I believe fully that writers of color should address whatever subjects enthrall us, and that there is much to treasure and learn about race even when it isn’t an explicit subject in our art. But Alexie’s reasoning not only undermines the possibility that nonwhite concerns can be Western, much less universal; it also places an outsized burden on writers of color by holding a higher esteem for those who don’t write their own experience, for poetry that remains silent on race or ethnicity. In selecting the poem for the reasons he did, Alexie didn’t commit racism against whiteness so much as engage in the same preference for conventional, deracialized, Eurocentric subject matter that white people have long favored—which is to say he committed good old-fashioned regular racism.

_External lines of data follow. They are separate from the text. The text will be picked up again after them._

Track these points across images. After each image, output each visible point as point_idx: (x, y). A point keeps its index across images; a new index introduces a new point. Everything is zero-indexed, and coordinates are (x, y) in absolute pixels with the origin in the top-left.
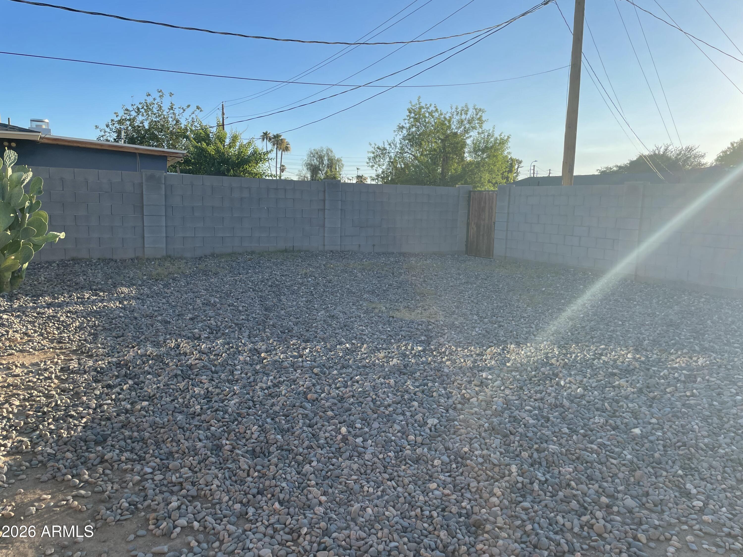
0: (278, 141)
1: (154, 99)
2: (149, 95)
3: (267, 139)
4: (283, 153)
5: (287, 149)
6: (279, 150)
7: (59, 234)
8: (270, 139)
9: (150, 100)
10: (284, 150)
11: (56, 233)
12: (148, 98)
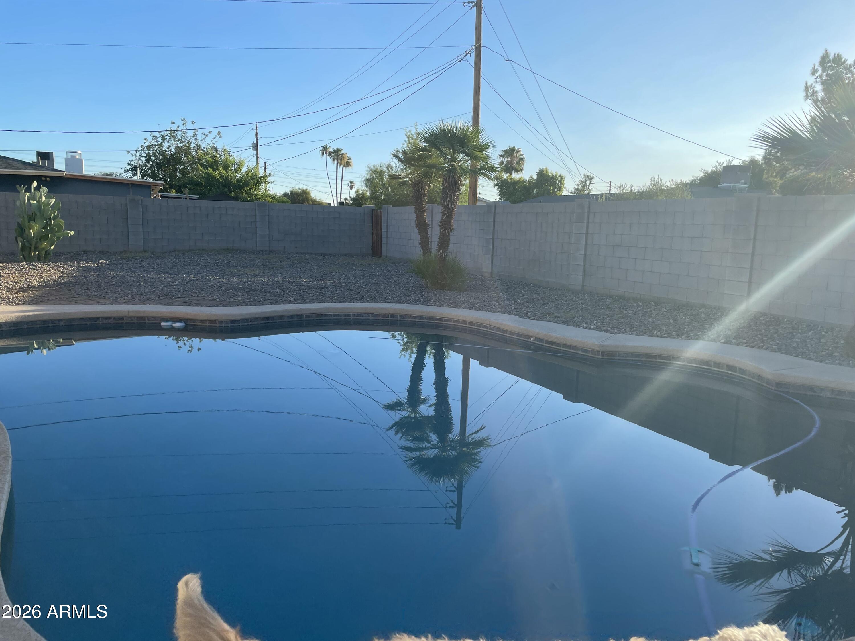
0: (338, 156)
1: (178, 127)
2: (174, 123)
3: (326, 153)
4: (344, 168)
5: (348, 164)
6: (340, 165)
7: (70, 232)
8: (330, 154)
9: (174, 128)
10: (344, 166)
11: (68, 231)
12: (172, 126)
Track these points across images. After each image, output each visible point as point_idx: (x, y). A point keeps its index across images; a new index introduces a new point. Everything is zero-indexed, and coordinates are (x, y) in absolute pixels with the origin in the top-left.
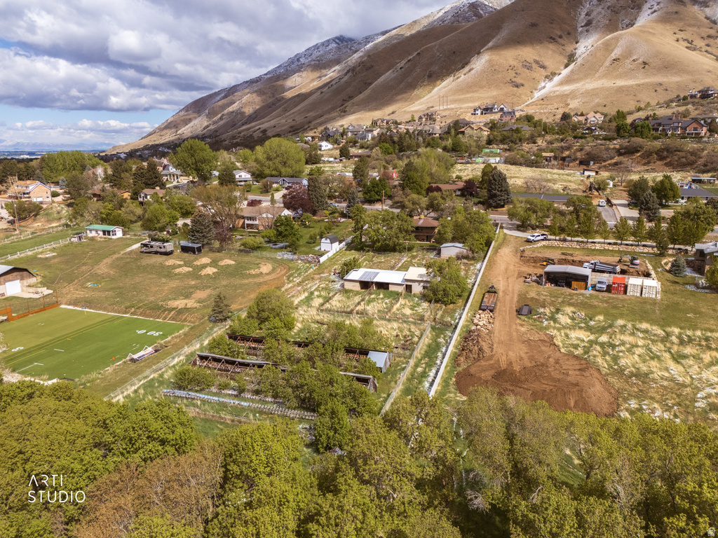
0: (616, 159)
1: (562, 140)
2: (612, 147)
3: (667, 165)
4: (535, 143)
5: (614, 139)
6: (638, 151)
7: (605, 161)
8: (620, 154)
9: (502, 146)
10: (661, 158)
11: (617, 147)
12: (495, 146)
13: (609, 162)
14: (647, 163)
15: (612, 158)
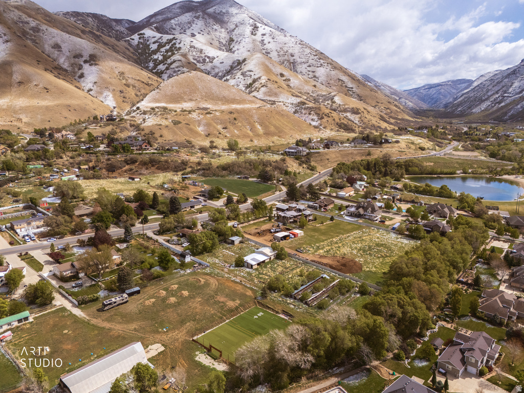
0: (127, 167)
1: (79, 155)
2: (120, 159)
3: (158, 168)
4: (62, 158)
5: (116, 155)
6: (137, 162)
7: (122, 168)
8: (128, 164)
9: (41, 162)
10: (153, 166)
11: (123, 159)
12: (34, 162)
13: (125, 168)
14: (147, 169)
15: (125, 166)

For his part, Hudson’s use of a Chinese woman’s name had nothing to do with the experience of any actual Yi-Fen Chou. He merely took a poem he had written and attributed it to someone else. In this, he wasn’t guilty of cultural appropriation but guilty of something far more perverse: wearing someone else’s skin for his own gratification, for the hope of cadging some modestly increased notoriety. A white man using a fabricated racial identity where he believes it offers an advantage isn’t dispossession. It’s a choice. It’s an engagement with race that is entirely elective. This is what gets elided by those who cite so-called reverse racism for their failure to land this job or win that award: they can choose to ignore race when they succeed, and choose to blame it when they fail. The real, living woman whose identity, subjectivity, and autonomy Hudson thieved in service of his self-interests could never be granted the same liberty—not in a country where so many would-be standard-bearers are eager to dismiss her every achievement as a product of affirmative action and celebrate any failing as evidence of her inferiority.

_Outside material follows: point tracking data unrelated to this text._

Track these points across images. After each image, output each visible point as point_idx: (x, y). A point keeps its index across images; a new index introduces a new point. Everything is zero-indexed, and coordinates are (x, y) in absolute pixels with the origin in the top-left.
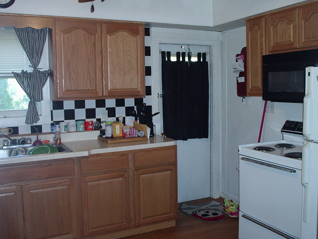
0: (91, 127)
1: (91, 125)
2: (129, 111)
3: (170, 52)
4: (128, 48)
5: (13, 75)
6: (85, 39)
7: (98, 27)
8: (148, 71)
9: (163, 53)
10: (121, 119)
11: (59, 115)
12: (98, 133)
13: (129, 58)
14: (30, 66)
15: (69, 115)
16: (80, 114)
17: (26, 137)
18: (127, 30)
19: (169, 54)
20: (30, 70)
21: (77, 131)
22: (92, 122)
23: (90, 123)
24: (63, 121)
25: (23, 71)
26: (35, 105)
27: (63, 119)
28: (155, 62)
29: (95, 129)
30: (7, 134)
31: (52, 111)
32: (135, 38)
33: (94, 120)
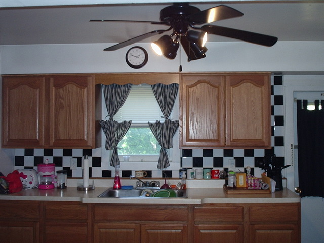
0: (217, 176)
1: (217, 173)
2: (258, 162)
3: (307, 100)
4: (252, 99)
5: (148, 125)
6: (208, 92)
7: (222, 79)
8: (280, 121)
9: (299, 102)
10: (249, 170)
11: (188, 162)
12: (223, 182)
13: (253, 108)
14: (162, 117)
15: (198, 162)
16: (208, 162)
17: (156, 180)
18: (251, 80)
19: (306, 103)
20: (163, 121)
21: (203, 179)
22: (218, 171)
23: (216, 172)
24: (192, 168)
25: (157, 121)
26: (165, 152)
27: (192, 166)
28: (288, 111)
29: (221, 178)
30: (142, 176)
31: (181, 158)
32: (260, 88)
33: (221, 169)
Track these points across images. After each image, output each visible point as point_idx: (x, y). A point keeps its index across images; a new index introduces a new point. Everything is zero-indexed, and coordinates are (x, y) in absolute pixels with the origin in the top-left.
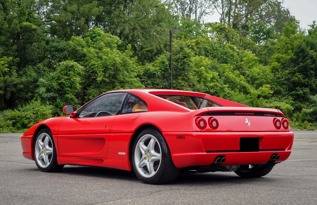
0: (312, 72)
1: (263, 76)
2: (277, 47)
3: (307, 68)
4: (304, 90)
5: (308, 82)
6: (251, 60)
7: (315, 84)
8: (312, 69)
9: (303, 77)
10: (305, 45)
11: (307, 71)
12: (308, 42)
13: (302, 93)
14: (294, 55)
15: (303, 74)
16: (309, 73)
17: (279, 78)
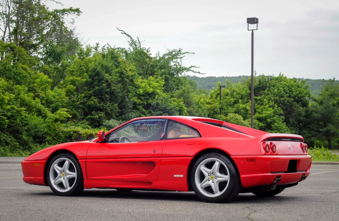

Losing out where your forebears always won doesn’t mean you’re a victim. It means, again, that the context has changed. Other people get a shot now too. And yet the laments only seem to be growing louder on talk radio, on Fox News, at political rallies, even in the generally polite and progressive company of poets. Shifting demographics are cited as evidence of the continued diminishment of white thriving. The arrival of minorities where they haven’t been permitted or expected before—in the White House, on television, in literary journals, at book award ceremonies—are framed as coming at the expense of white achievement. But the losses of one white person, or even of several white people, don’t represent the losses of all white people. To see evidence of a systemic conspiracy in a person of color’s ascension to any position once held exclusively by white people, exclusively for white people, is to mistake the outlier for the system. Rather than acknowledging my experiences of racist abuse or anyone else’s, rather than confronting the real threats people of color in this country face daily, the claim to reverse racism creates a false equivalency between subjugation and inconvenience.
But none of that lousy accounting can take my memory of the blond girl away from me. No politics of paranoia can eclipse my actual anxiety walking down the street, my actual unease in the airport, my actual fear driving through entire regions of this country. No empty gesture at inclusion can allay the fears so many people of color have of the police, of the criminal justice system, of their fellow citizens openly, proudly seeking to make America what it once was. Those fears are founded on experience, not inference. Those experiences are as real as our national legacies of slavery and segregation, of ghettoization and internment and deportation. Of murder. No demagogue can erase these. No tokenism can correct them. No pundit and no poet should minimize or dismiss them. No white gripe can conceal the fact that that pain, that violence, and that shame are also America.